**Problem requirements**
In the records below, find the line that contains "957,6 1066,103 1167,273" and the line that contains "1030,6 1042,16 1133,169". Set down exactly those lines and every line between them, and nothing more.

=== Dataset entries ===

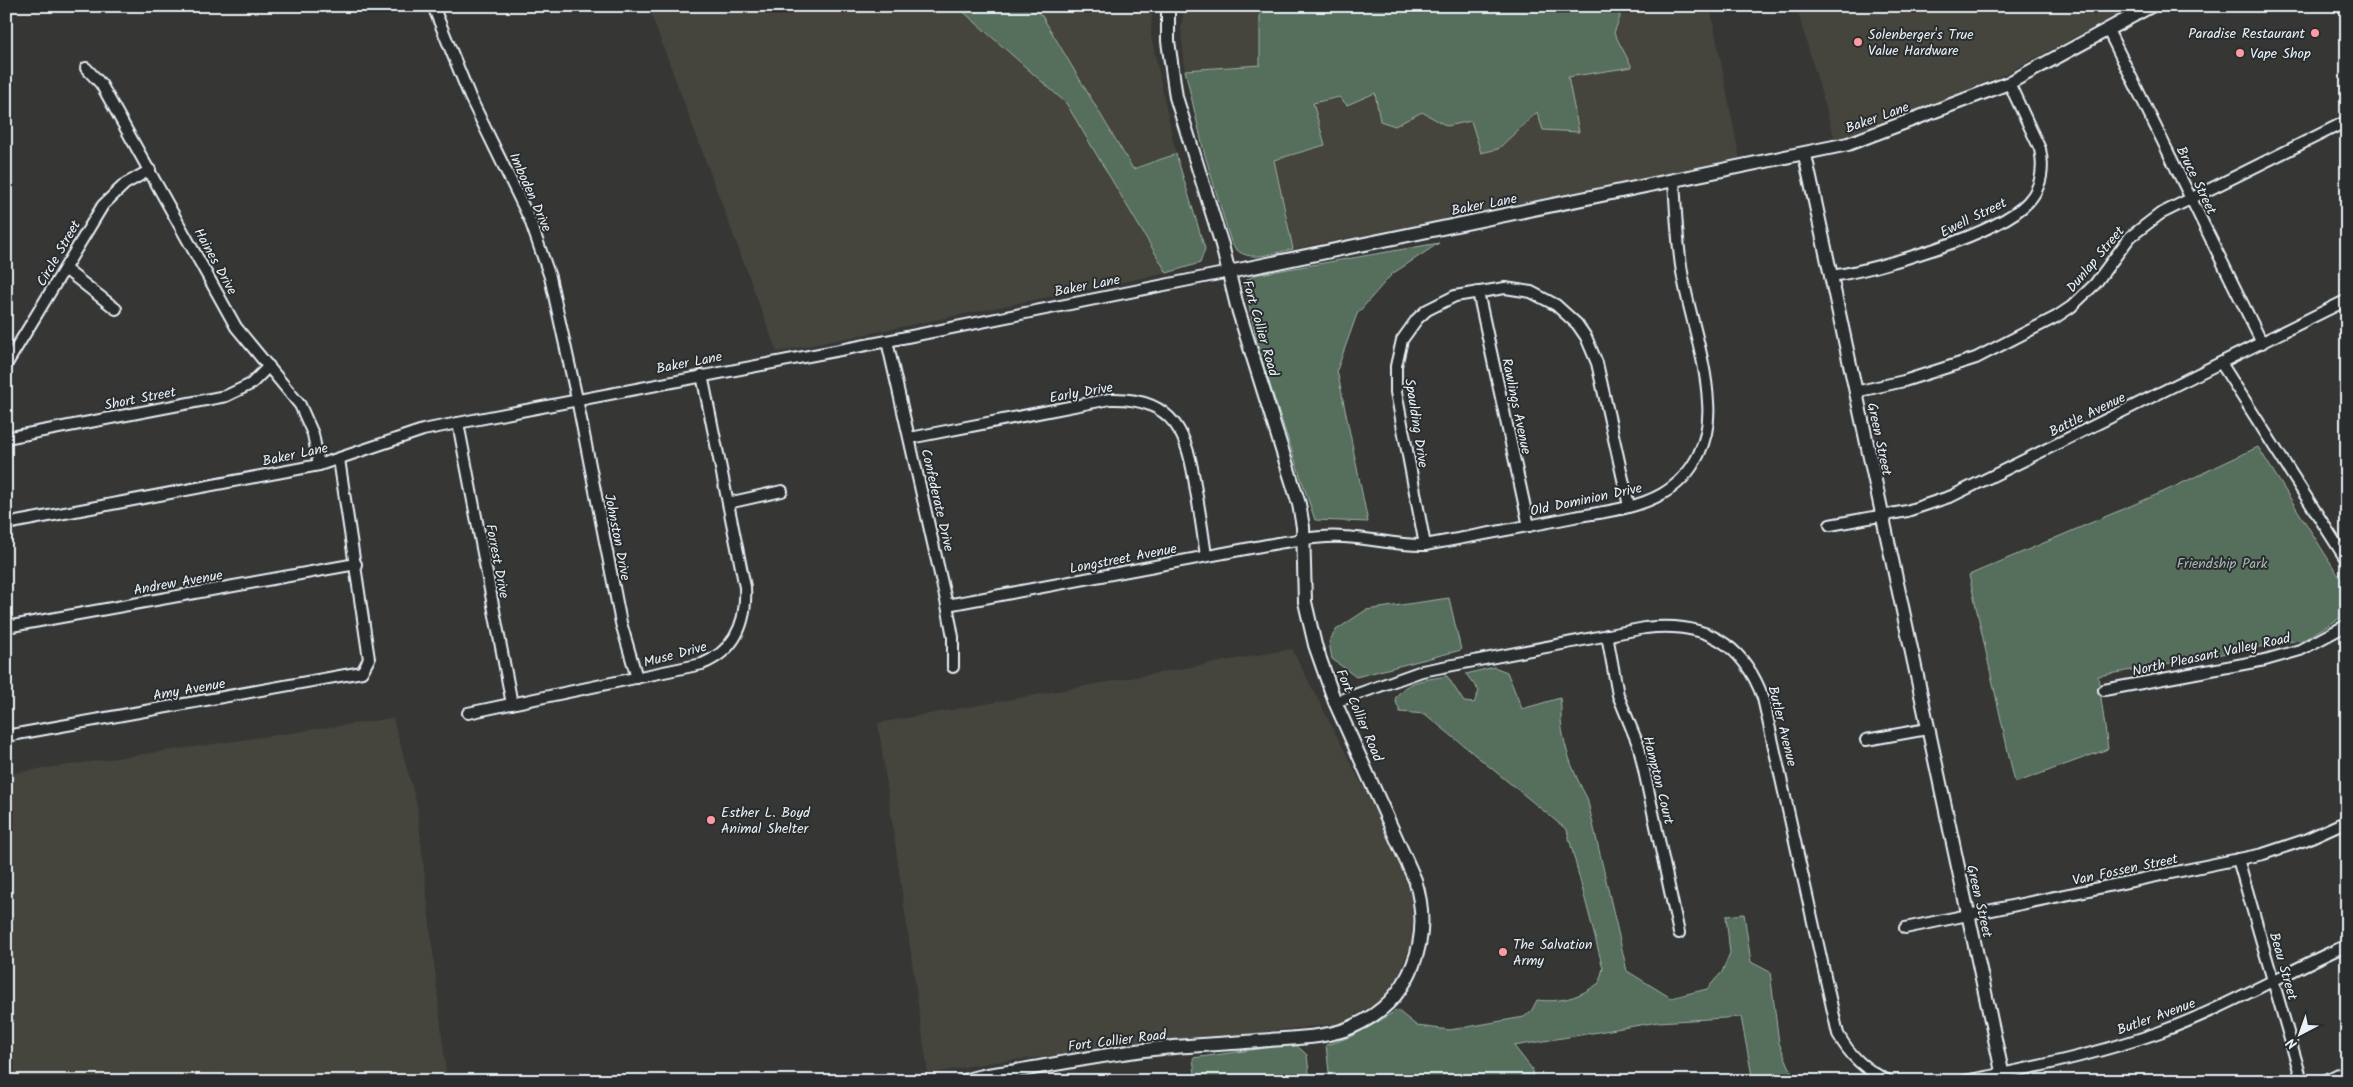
<svg xmlns="http://www.w3.org/2000/svg" width="2353" height="1087" font-family="Kalam,sans-serif">
  <rect width="100%" height="100%" fill="#363735"/>
  <filter id="ink" filterUnits="userSpaceOnUse"><feTurbulence type="fractalNoise" baseFrequency=".02" numOctaves="2"/><feDisplacementMap in="SourceGraphic" scale="10" xChannelSelector="R" yChannelSelector="G"/><feConvolveMatrix kernelMatrix="1 2 1 2 8 2 1 2 1" color-interpolation-filters="sRGB"/></filter>
  <g filter="url(#ink)">
    <g fill="#45443d">
      <polygon points="648,6 957,6 1066,103 1167,273 777,352"/>
      <polygon points="1030,6 1152,6 1151,36 1176,154 1133,169 1042,16"/>
      <polygon points="1184,6 1260,6 1260,65 1185,70 1181,30"/>
      <polygon points="1618,6 1710,6 1740,160 1293,249 1274,160 1325,145 1312,103 1339,97 1347,105 1375,93 1422,112 1447,126 1471,121 1498,149 1537,112 1578,132 1567,77 1632,66 1614,33 1620,17"/>
      <polygon points="1796,6 2134,6 2005,74 1866,132 1835,140"/>
      <polygon points="1292,649 1389,837 1413,901 1412,940 1399,976 1381,1000 1342,1023 987,1063 928,1074 878,723"/>
      <polygon points="393,718 417,805 447,1081 6,1081 6,774"/>
    </g>
    <g fill="#566e5c" stroke="#9fb0aa">
      <polygon points="957,6 1030,6 1042,16 1133,169 1176,154 1205,249 1200,263 1167,273 1066,103"/>
      <path d="M1260 6H1618L1620 17 1614 33 1632 67 1568 77 1579 132 1543 130 1537 112 1498 149 1481 153 1471 121 1447 126 1422 112 1395 126 1380 121 1375 93 1347 105 1339 97 1313 103 1325 145 1274 160 1293 249C1272 253 1243 266 1231 242L1204 152 1185 70 1260 65Z"/>
      <polygon points="1439,243 1392,274 1357,314 1337,370 1368,522 1315,520 1259,352 1244,282 1254,275"/>
      <polygon points="2258,447 2347,589 2347,614 2305,639 2098,676 2108,749 2015,783 1969,575 2163,492"/>
      <polygon points="1449,598 1461,650 1356,677 1332,659 1329,642 1336,630 1366,610"/>
      <path d="M1494 667 1507 672 1522 709 1560 698C1562 709 1560 719 1562 729 1566 754 1575 776 1587 798L1627 971 1671 998 1707 989 1722 972 1730 953 1726 916 1744 914 1751 962 1770 972 1779 1043 1792 1073 1785 1081H1753L1741 1017 1658 1022 1514 1046 1532 1069 1533 1081H1330L1326 1045C1352 1038 1374 1025 1397 1010L1417 1026 1450 1030 1524 1017 1532 1010 1537 1000C1561 1003 1580 997 1599 983L1603 968 1567 830 1425 714 1400 712 1395 699C1406 679 1427 680 1447 676L1464 702 1474 703 1479 691 1466 674Z"/>
      <polygon points="1295,1044 1307,1055 1310,1081 1196,1081 1193,1058"/>
    </g>
    <g fill="none" stroke-linecap="round" stroke-linejoin="round">
      <g stroke="#e8f1f8" stroke-width="14">
        <g id="minor">
          <polyline points="433,6 470,97 530,220 550,277 577,399 621,623 637,678"/>
          <polyline points="2108,30 2262,343"/>
          <polyline points="86,68 101,84 236,327 300,405 313,434 319,465"/>
          <polyline points="65,269 116,309"/>
          <path d="M1830 276C1874 271 1999 234 2028 202 2042 187 2044 168 2040 149L2009 83"/>
          <polyline points="1478,292 1529,526"/>
          <polyline points="887,341 947,605 953,637 953,667"/>
          <polyline points="2221,363 2347,561"/>
          <polyline points="6,365 103,205 125,184 150,170"/>
          <polyline points="1855,392 1904,381 1976,358 2056,317 2071,307 2095,284 2130,237 2160,214 2347,121"/>
          <polyline points="458,423 512,704"/>
          <polyline points="6,438 226,396 251,384 269,366"/>
          <path d="M910 438 1110 399C1176 397 1188 436 1196 491 1200 513 1203 534 1206 556"/>
          <polyline points="728,503 782,491"/>
          <polyline points="6,524 319,465 423,430 458,423 887,341 1229,272"/>
          <polyline points="1830,525 1907,511 1952,496 2347,300"/>
          <polyline points="1425,545 1396,392 1396,366 1402,340 1417,319 1427,310 1455,296 1505,288 1531,292 1556,305 1577,324 1586,337 1597,363 1629,506"/>
          <path d="M947 605 1278 543C1300 540 1322 535 1344 537 1372 538 1397 546 1425 545 1475 536 1524 527 1574 517 1602 512 1636 509 1662 494 1695 475 1711 439 1708 402 1706 358 1689 315 1682 272 1677 242 1676 211 1674 181"/>
          <polyline points="6,627 356,564"/>
          <polyline points="1607,635 1618,695 1639,747 1679,933"/>
          <polyline points="2104,690 2265,660 2300,650 2347,625"/>
          <path d="M1335 702 1422 671 1645 628C1703 621 1743 642 1763 698L1838 1034C1850 1056 1865 1070 1889 1081"/>
          <path d="M468 713 702 664C736 650 747 622 745 587L702 375"/>
          <polyline points="6,736 362,672 369,659 339,459"/>
          <polyline points="1866,740 1927,729"/>
          <polyline points="2238,859 2302,1081"/>
          <polyline points="1905,928 2263,854 2305,840 2347,821"/>
          <path d="M1965 1081C2030 1069 2098 1054 2160 1032 2225 1008 2284 973 2347 945"/>
          <polyline points="2324,1081 2347,1070"/>
        </g>
      </g>
      <g stroke="#e8f1f8" stroke-width="16">
        <g id="tertiary">
          <polyline points="1805,155 2004,1081"/>
          <polyline points="1229,272 1848,144 2009,83 2151,6"/>
          <path d="M965 1081C984 1073 1008 1073 1028 1069 1073 1061 1118 1052 1163 1048 1194 1045 1226 1044 1257 1041 1286 1038 1328 1039 1354 1026 1412 1000 1433 938 1415 880L1335 702 1315 645 1305 602 1303 527 1299 504 1237 306 1222 245 1176 97 1168 41V6"/>
        </g>
      </g>
      <use href="#minor" stroke="#2a2d2e" stroke-width="10"/>
      <use href="#tertiary" stroke="#2a2d2e" stroke-width="12"/>
    </g>
  </g>
  <g fill="#ff9aa2" stroke="#2a2d2e" stroke-width="2">
    <circle cx="2315" cy="33" r="5"/>
    <circle cx="1858" cy="42" r="5"/>
    <circle cx="2240" cy="53" r="5"/>
    <circle cx="711" cy="820" r="5"/>
    <circle cx="1503" cy="952" r="5"/>
  </g>
  <g text-anchor="middle" stroke-width="4" stroke-linejoin="round" paint-order="stroke">
    <g font-size="14" fill="#e8f1f8" stroke="#2a2d2e" text-anchor="start">
      <text x="2305" y="38" text-anchor="end">Paradise Restaurant</text>
      <text x="1868" y="39">Solenberger's True<tspan x="1868" dy="16">Value Hardware</tspan></text>
      <text x="2250" y="58">Vape Shop</text>
      <text x="721" y="817">Esther L. Boyd<tspan x="721" dy="16">Animal Shelter</tspan></text>
      <text x="1513" y="949">The Salvation<tspan x="1513" dy="16">Army</tspan></text>
    </g>
    <g font-size="14" fill="#e8f1f8" stroke="#2a2d2e">
      <text transform="translate(1877 117) rotate(-20)" y="5">Baker Lane</text>
      <text transform="translate(2197 180) rotate(64)" y="5">Bruce Street</text>
      <text transform="translate(531 192) rotate(66)" y="5">Imboden Drive</text>
      <text transform="translate(1484 204) rotate(-11)" y="5">Baker Lane</text>
      <text transform="translate(1973 217) rotate(-26)" y="5">Ewell Street</text>
      <text transform="translate(58 253) rotate(-60)" y="5">Circle Street</text>
      <text transform="translate(2095 259) rotate(-50)" y="5">Dunlap Street</text>
      <text transform="translate(216 261) rotate(61)" y="5">Haines Drive</text>
      <text transform="translate(1087 285) rotate(-11)" y="5">Baker Lane</text>
      <text transform="translate(1261 328) rotate(74)" y="5">Fort Collier Road</text>
      <text transform="translate(689 362) rotate(-11)" y="5">Baker Lane</text>
      <text transform="translate(1081 392) rotate(-10)" y="5">Early Drive</text>
      <text transform="translate(140 398) rotate(-11)" y="5">Short Street</text>
      <text transform="translate(1517 406) rotate(78)" y="5">Rawlings Avenue</text>
      <text transform="translate(2087 414) rotate(-26)" y="5">Battle Avenue</text>
      <text transform="translate(1417 423) rotate(81)" y="5">Spaulding Drive</text>
      <text transform="translate(1880 439) rotate(78)" y="5">Green Street</text>
      <text transform="translate(295 454) rotate(-12)" y="5">Baker Lane</text>
      <text transform="translate(1586 499) rotate(-12)" y="5">Old Dominion Drive</text>
      <text transform="translate(938 500) rotate(77)" y="5">Confederate Drive</text>
      <text transform="translate(618 537) rotate(79)" y="5">Johnston Drive</text>
      <text transform="translate(1123 558) rotate(-11)" y="5">Longstreet Avenue</text>
      <text transform="translate(498 561) rotate(79)" y="5">Forrest Drive</text>
      <text transform="translate(178 582) rotate(-10)" y="5">Andrew Avenue</text>
      <text transform="translate(675 654) rotate(-15)" y="5">Muse Drive</text>
      <text transform="translate(2211 654) rotate(-12)" y="5">North Pleasant Valley Road</text>
      <text transform="translate(189 689) rotate(-10)" y="5">Amy Avenue</text>
      <text transform="translate(1360 715) rotate(67)" y="5">Fort Collier Road</text>
      <text transform="translate(1783 726) rotate(76)" y="5">Butler Avenue</text>
      <text transform="translate(1659 780) rotate(76)" y="5">Hampton Court</text>
      <text transform="translate(2125 869) rotate(-12)" y="5">Van Fossen Street</text>
      <text transform="translate(1980 901) rotate(77)" y="5">Green Street</text>
      <text transform="translate(2284 966) rotate(74)" y="5">Beau Street</text>
      <text transform="translate(2156 1016) rotate(-20)" y="5">Butler Avenue</text>
      <text transform="translate(1117 1040) rotate(-7)" y="5">Fort Collier Road</text>
    </g>
    <g font-size="14" fill="#a6b6b2" stroke="#2a2d2e">
      <text x="2222" y="568">Friendship Park</text>
    </g>
  </g>
  <rect width="2353" height="1087" fill="none" stroke="#2a2d2e" stroke-width="25"/>
  <rect x="12" y="12" width="2328" height="1062" fill="none" stroke="#e8f1f8" stroke-width="2" filter="url(#ink)"/>
  <g transform="translate(2300 1034) rotate(221)" stroke="#2a2d2e" stroke-width="4" paint-order="stroke">
  <path d="M0-4L9 19L0 12L-9 19Z" fill="#e8f1f8"/>
  <text y="-8" font-size="14" font-weight="bold" text-anchor="middle" fill="#e8f1f8">N</text>
  </g>
</svg>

===

**Response area**
      <polygon points="648,6 957,6 1066,103 1167,273 777,352"/>
      <polygon points="1030,6 1152,6 1151,36 1176,154 1133,169 1042,16"/>
      <polygon points="1184,6 1260,6 1260,65 1185,70 1181,30"/>
      <polygon points="1618,6 1710,6 1740,160 1293,249 1274,160 1325,145 1312,103 1339,97 1347,105 1375,93 1422,112 1447,126 1471,121 1498,149 1537,112 1578,132 1567,77 1632,66 1614,33 1620,17"/>
      <polygon points="1796,6 2134,6 2005,74 1866,132 1835,140"/>
      <polygon points="1292,649 1389,837 1413,901 1412,940 1399,976 1381,1000 1342,1023 987,1063 928,1074 878,723"/>
      <polygon points="393,718 417,805 447,1081 6,1081 6,774"/>
    </g>
    <g fill="#566e5c" stroke="#9fb0aa">
      <polygon points="957,6 1030,6 1042,16 1133,169 1176,154 1205,249 1200,263 1167,273 1066,103"/>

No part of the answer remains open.